Um grupo de cientistas e empreendedores no Ontário, Canadá, está a desenvolver uma cerveja (sem álcool) feita a partir de cannabis. Ainda que já existam algumas cervejas no mercado feitas a partir de cevada, ao qual se junta óleo de cannabis, a Province Brands, a empresa que está a criar a nova bebida, acredita que esta é a primeira cerveja feita com a própria cannabis – usando a raiz, o caule e as folhas da planta do cânhamo.

A possibilidade de um negócio multimilionário está a fazer com que dezenas de empreendedores no Canadá tentem assegurar já o domínio do mercado deste tipo de cerveja – e de outros produtos não alcoólicos feitos à base da planta –, refere o jornal britânico The Guardian.

O principal objectivo de Dooma Wendschuh, da startup Province Brands, era criar uma alternativa ao álcool.

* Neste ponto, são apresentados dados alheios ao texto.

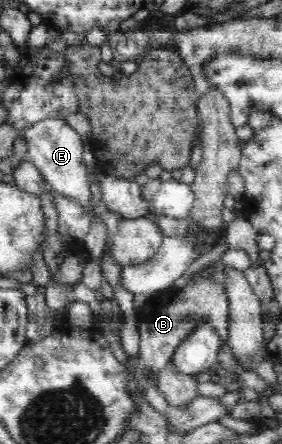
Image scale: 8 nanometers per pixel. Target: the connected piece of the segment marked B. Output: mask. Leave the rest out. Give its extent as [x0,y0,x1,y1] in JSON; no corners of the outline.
[128,248,253,418]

Ao início, foi difícil. “Aquilo que conseguíamos fazer tinha um sabor terrível”, conta. Mas com a ajuda de um engenheiro químico, conseguiu atingir a combinação certa de lúpulo, água e fermento – e cannabis, claro. O álcool criado no processo é removido. “Esta cerveja faz efeito muito rapidamente”, referiu ainda, acreditando que será uma alternativa saudável ao álcool.

No mês passado, o Canadá juntou-se à reduzida lista de países que legalizaram o consumo recreativo de cannabis, tornando-se no segundo país, a seguir ao Uruguai, a criar um mercado legal da substância. Nos Estados Unidos, o consumo recreativo desta substância é permitido em nove estados, enquanto em 30 dos restantes estados o consumo pode fazer-se para fins medicinais. Em Portugal, o Parlamento aprovou a 15 de Junho a utilização de cannabis para fins medicinais, apenas quando as terapêuticas convencionais tenham efeitos adversos ou indesejados.

A expectativa canadiana é que a legalização do consumo desta substância ajude a reduzir o crime associado ao tráfico. E, apesar de o primeiro-ministro ter dito que esperava ter a nova lei a funcionar em Julho, as autoridades locais já vieram dizer que Setembro será a data mais provável, já que ainda falta criar a regulamentação do comércio nas diferentes províncias.